SVAs are considered to be the most polymorphic elements in the human genome, not just in structure but also for their presence or absence (Bennett et al., 2004). Although mobile genetic elements are often stringently repressed to prevent deleterious changes to the cell's genome through further mobilisation and insertion (Yang and Wang, 2016), active retrotransposition is known to occur during normal differentiation of neuronal stem cells, and in adult neurogenesis (Coufal et al., 2009, Muotri et al., 2009). As such, many of our brain cells contain unique retrotransposon insertions. Although the exact rate is currently an area of controversy (Upton et al., 2015, Hazen et al., 2016, Evrony et al., 2016), all groups agree that active mobilisation of retrotransposons occurs in the brain. Higher estimates suggest that each hippocampal neuron contains approximately 13.7 new somatic LINE-1 insertions on average, which are highly enriched at brain-related gene loci (Upton et al., 2015), however differences in the estimated rates may result from differing sensitivities of the techniques used, and may also differ by cell type.

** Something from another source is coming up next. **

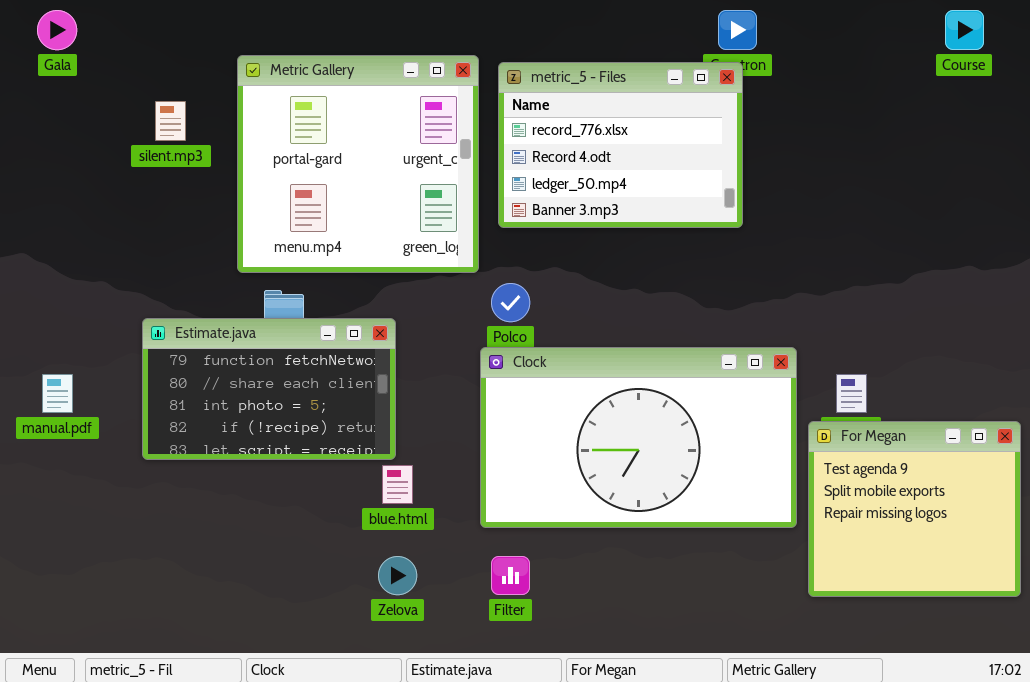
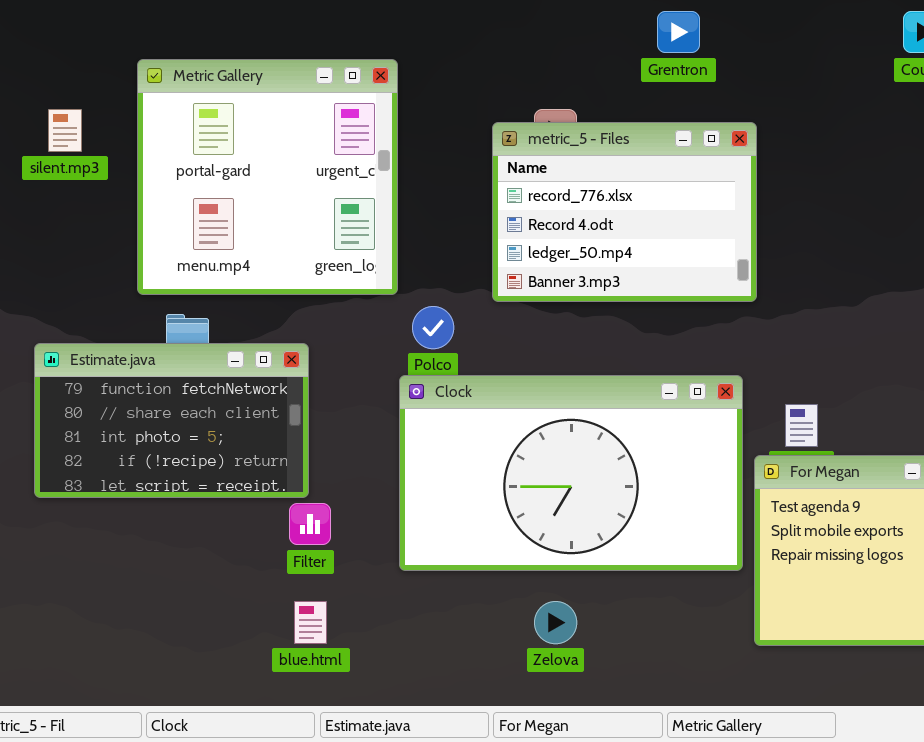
metric_5 - Files: [498,62,743,228] -> [492,122,757,302], moved
blue.html: [382,465,413,504] -> [294,601,327,644], moved
Zelova: [378,556,417,595] -> [534,601,577,644], moved
Filter: [491,556,530,595] -> [289,503,331,545], moved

The SVA structure itself is composed of multiple repetitive domains, each of which may contribute to polymorphic variation in the SVA due to differences in copy number. Within the aforementioned PARK7 SVA, we identified three common variants of the CCCTCT hexamer VNTR, with 7, 10, or 13 copies of the repeat. Similarly, we have shown variation in length in the terminal poly-A stretch in other retrotransposable elements (Payton et al., 2016). However, the most likely region for copy number variation is the large central VNTR domain, which we have shown to be polymorphic in both the PARK7 SVA and the FUS SVA. We identified three distinct alleles of the central VNTR in the PARK7 SVA and two alleles in the FUS SVA (Savage et al., 2013, Savage et al., 2014).

Summary

Overall, our work suggests that SVA elements can alter gene expression through their capacity for local transcriptional and epigenetic modulation. We hypothesise that SVA insertions at the OXT/AVP, TACR3, and TRPV1/V3 loci, all genes discussed at the Aberdeen Neuropeptide Conference 2015, have contributed to the evolution of species-specific regulation and expression of these genes in humans and other primates, allowing the evolution of higher cognitive and social functioning, as well as variation at these loci acting in combination with our environment to modulate human behaviour. Their high GC content may allow them to act through a similar mechanism to CpG islands, altering the transcriptional availability of a locus depending on epigenetic markers across the element, as demonstrated for the Alu retrotransposon in the POMC gene. Similarly, their high G content means that SVAs have the potential to form alternative DNA structures such as G-quadruplex, which is known to alter transcription and facilitate enhancer-promoter interactions to regulate gene expression across a locus. Variation within SVA elements also provides an additional mechanism to drive differential gene expression through allele-specific transcription factor binding and identifies them as potential biomarkers for disease. The presence of SVAs at neuropeptide gene loci points to a retrotransposon-mediated evolutionary mechanism which may have contributed to the development of human behavioural traits.